DESCRIPTION OF THE TASK
Below are the entries; give again exactly the lines from the one mentioning "Е.В.Казаринова" through the one mentioning "1.1. Настоящее положение", inclusive.

DATA FOR THE TASK

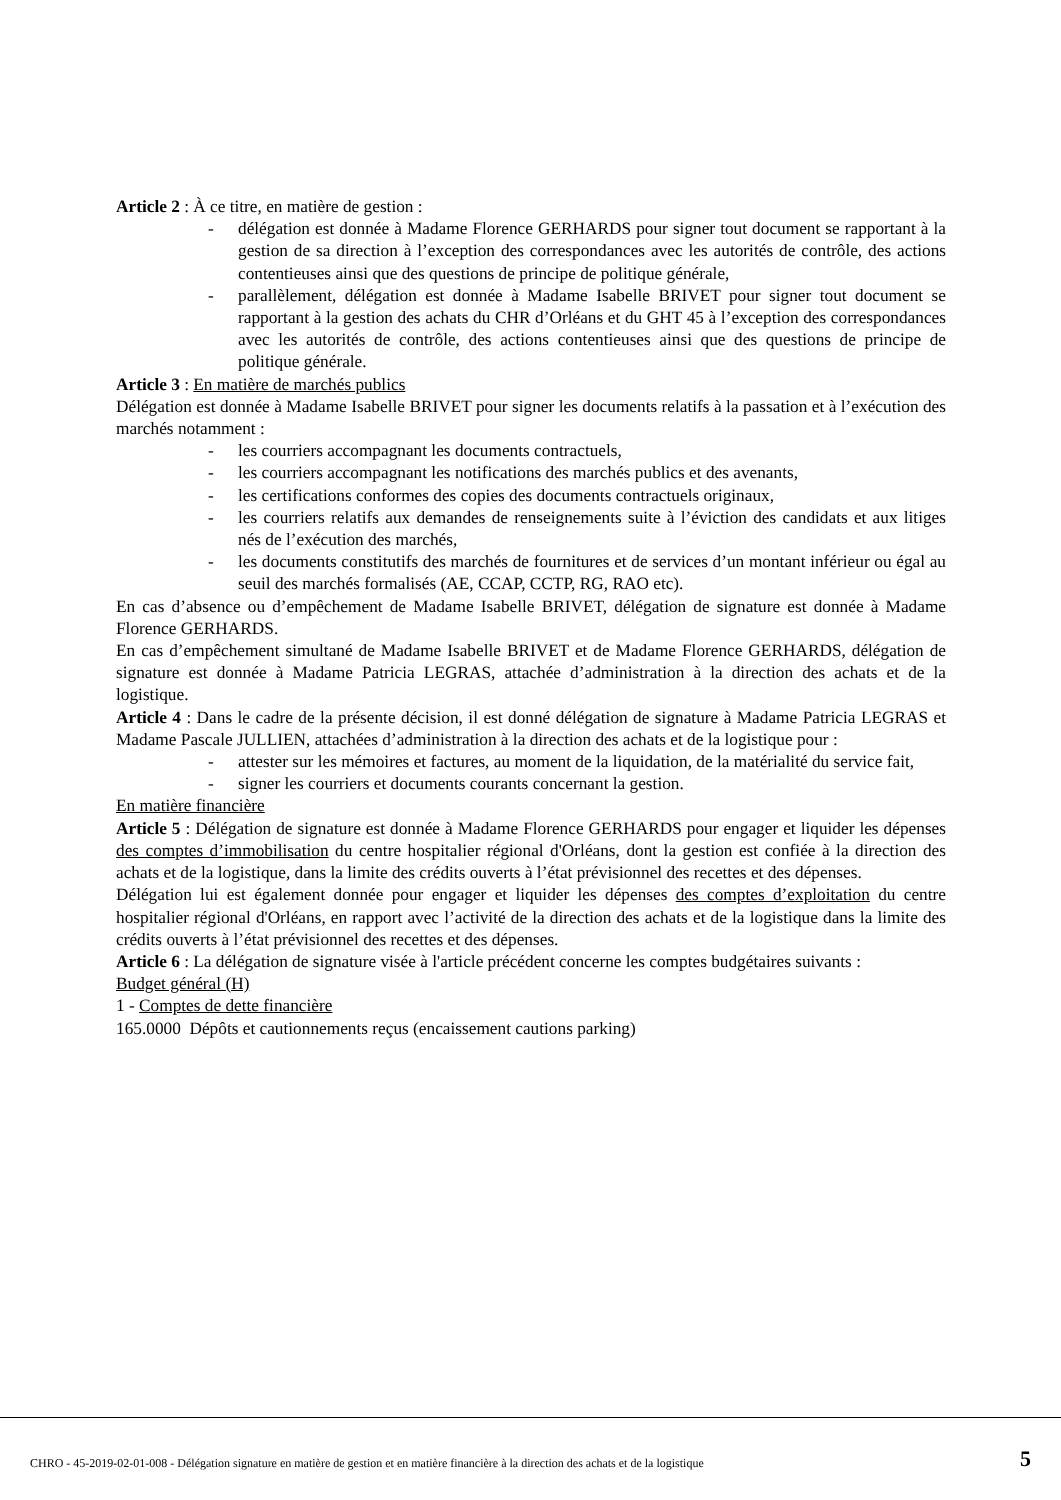Article 2 : À ce titre, en matière de gestion :
- délégation est donnée à Madame Florence GERHARDS pour signer tout document se rapportant à la gestion de sa direction à l’exception des correspondances avec les autorités de contrôle, des actions contentieuses ainsi que des questions de principe de politique générale,
- parallèlement, délégation est donnée à Madame Isabelle BRIVET pour signer tout document se rapportant à la gestion des achats du CHR d’Orléans et du GHT 45 à l’exception des correspondances avec les autorités de contrôle, des actions contentieuses ainsi que des questions de principe de politique générale.
Article 3 : En matière de marchés publics
Délégation est donnée à Madame Isabelle BRIVET pour signer les documents relatifs à la passation et à l’exécution des marchés notamment :
- les courriers accompagnant les documents contractuels,
- les courriers accompagnant les notifications des marchés publics et des avenants,
- les certifications conformes des copies des documents contractuels originaux,
- les courriers relatifs aux demandes de renseignements suite à l’éviction des candidats et aux litiges nés de l’exécution des marchés,
- les documents constitutifs des marchés de fournitures et de services d’un montant inférieur ou égal au seuil des marchés formalisés (AE, CCAP, CCTP, RG, RAO etc).
En cas d’absence ou d’empêchement de Madame Isabelle BRIVET, délégation de signature est donnée à Madame Florence GERHARDS.
En cas d’empêchement simultané de Madame Isabelle BRIVET et de Madame Florence GERHARDS, délégation de signature est donnée à Madame Patricia LEGRAS, attachée d’administration à la direction des achats et de la logistique.
Article 4 : Dans le cadre de la présente décision, il est donné délégation de signature à Madame Patricia LEGRAS et Madame Pascale JULLIEN, attachées d’administration à la direction des achats et de la logistique pour :
- attester sur les mémoires et factures, au moment de la liquidation, de la matérialité du service fait,
- signer les courriers et documents courants concernant la gestion.
En matière financière
Article 5 : Délégation de signature est donnée à Madame Florence GERHARDS pour engager et liquider les dépenses des comptes d’immobilisation du centre hospitalier régional d'Orléans, dont la gestion est confiée à la direction des achats et de la logistique, dans la limite des crédits ouverts à l’état prévisionnel des recettes et des dépenses.
Délégation lui est également donnée pour engager et liquider les dépenses des comptes d’exploitation du centre hospitalier régional d'Orléans, en rapport avec l’activité de la direction des achats et de la logistique dans la limite des crédits ouverts à l’état prévisionnel des recettes et des dépenses.
Article 6 : La délégation de signature visée à l'article précédent concerne les comptes budgétaires suivants :
Budget général (H)
1 - Comptes de dette financière
165.0000 Dépôts et cautionnements reçus (encaissement cautions parking)
CHRO - 45-2019-02-01-008 - Délégation signature en matière de gestion et en matière financière à la direction des achats et de la logistique
5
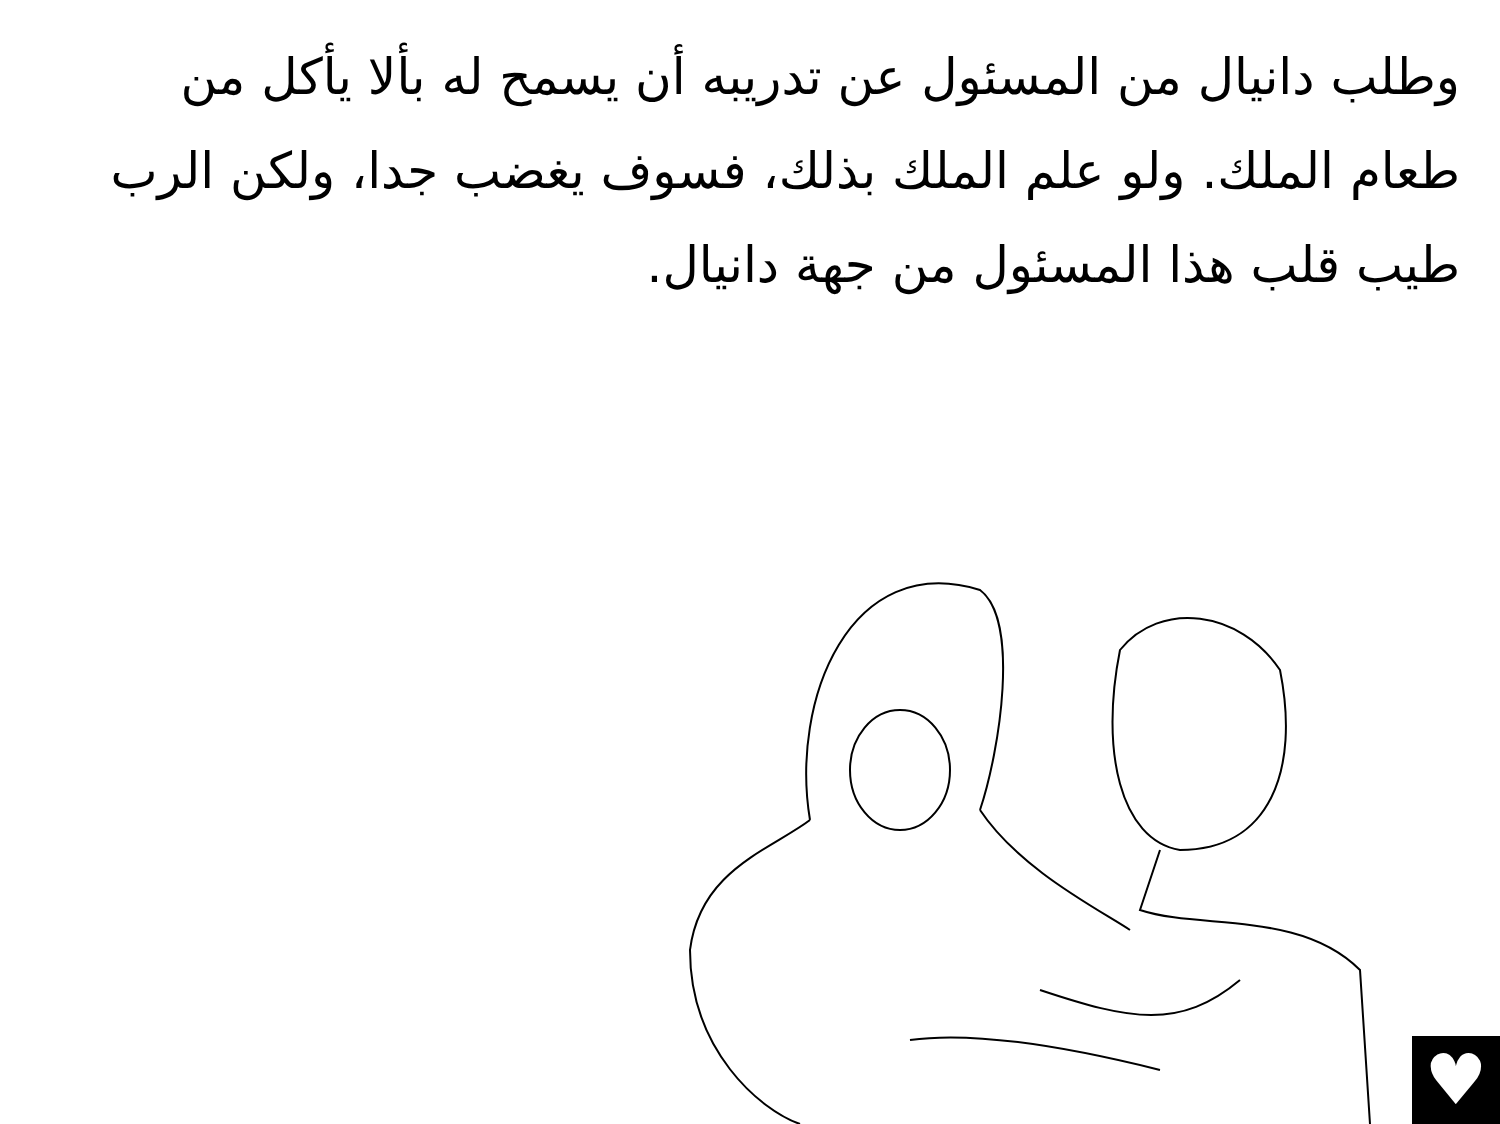وطلب دانيال من المسئول عن تدريبه أن يسمح له بألا يأكل من طعام الملك. ولو علم الملك بذلك، فسوف يغضب جدا، ولكن الرب طيب قلب هذا المسئول من جهة دانيال.
♥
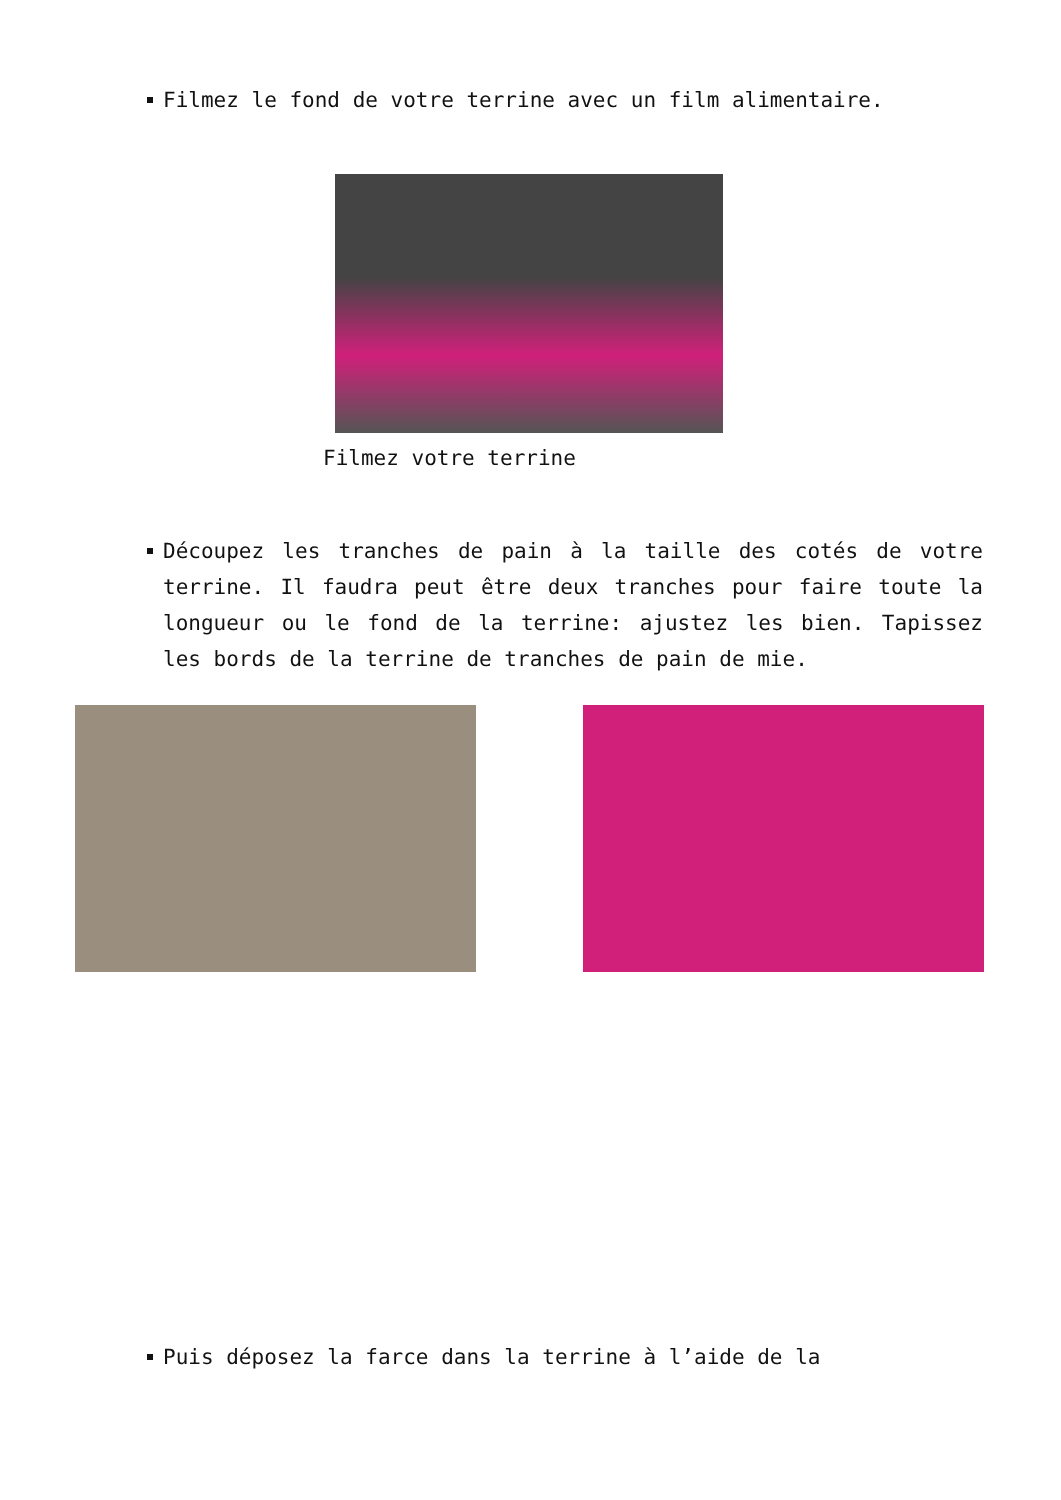Filmez le fond de votre terrine avec un film alimentaire.
Filmez votre terrine
Découpez les tranches de pain à la taille des cotés de votre terrine. Il faudra peut être deux tranches pour faire toute la longueur ou le fond de la terrine: ajustez les bien. Tapissez les bords de la terrine de tranches de pain de mie.
Puis déposez la farce dans la terrine à l’aide de la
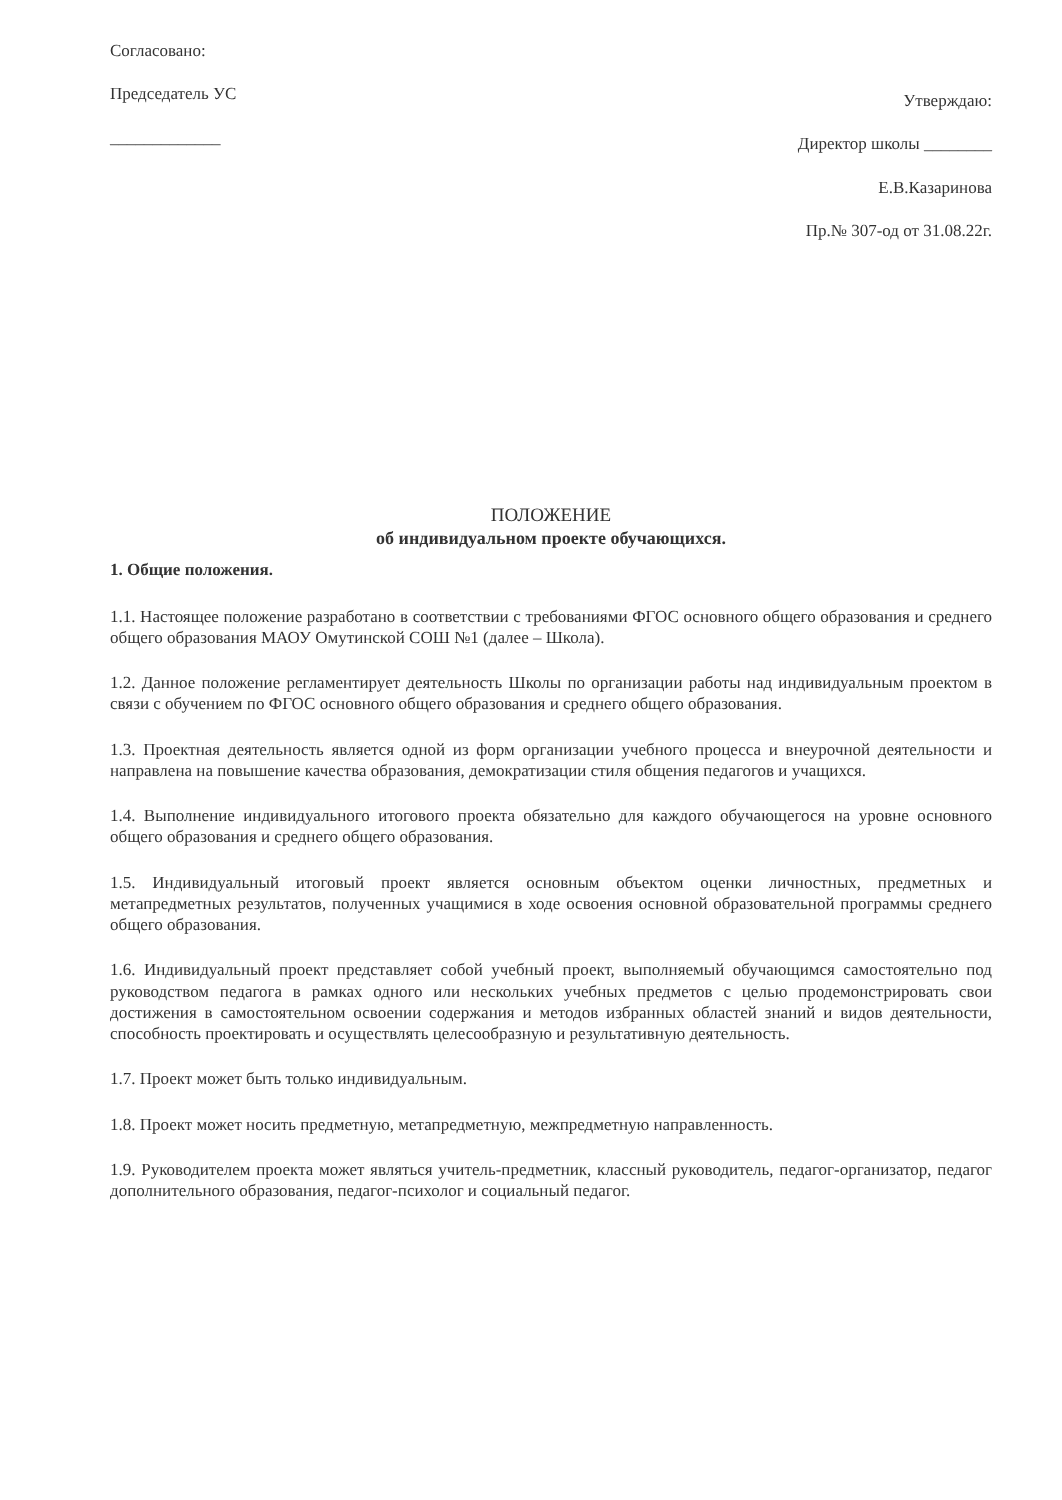Согласовано:
Председатель УС
_____________
Утверждаю:
Директор школы ________
Е.В.Казаринова
Пр.№ 307-од от 31.08.22г.
ПОЛОЖЕНИЕ
об индивидуальном проекте обучающихся.
1. Общие положения.
1.1. Настоящее положение разработано в соответствии с требованиями ФГОС основного общего образования и среднего общего образования МАОУ Омутинской СОШ №1 (далее – Школа).
1.2. Данное положение регламентирует деятельность Школы по организации работы над индивидуальным проектом в связи с обучением по ФГОС основного общего образования и среднего общего образования.
1.3. Проектная деятельность является одной из форм организации учебного процесса и внеурочной деятельности и направлена на повышение качества образования, демократизации стиля общения педагогов и учащихся.
1.4. Выполнение индивидуального итогового проекта обязательно для каждого обучающегося на уровне основного общего образования и среднего общего образования.
1.5. Индивидуальный итоговый проект является основным объектом оценки личностных, предметных и метапредметных результатов, полученных учащимися в ходе освоения основной образовательной программы среднего общего образования.
1.6. Индивидуальный проект представляет собой учебный проект, выполняемый обучающимся самостоятельно под руководством педагога в рамках одного или нескольких учебных предметов с целью продемонстрировать свои достижения в самостоятельном освоении содержания и методов избранных областей знаний и видов деятельности, способность проектировать и осуществлять целесообразную и результативную деятельность.
1.7. Проект может быть только индивидуальным.
1.8. Проект может носить предметную, метапредметную, межпредметную направленность.
1.9. Руководителем проекта может являться учитель-предметник, классный руководитель, педагог-организатор, педагог дополнительного образования, педагог-психолог и социальный педагог.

COMPLETED TASK
Е.В.Казаринова
Пр.№ 307-од от 31.08.22г.
ПОЛОЖЕНИЕ
об индивидуальном проекте обучающихся.
1. Общие положения.
1.1. Настоящее положение разработано в соответствии с требованиями ФГОС основного общего образования и среднего общего образования МАОУ Омутинской СОШ №1 (далее – Школа).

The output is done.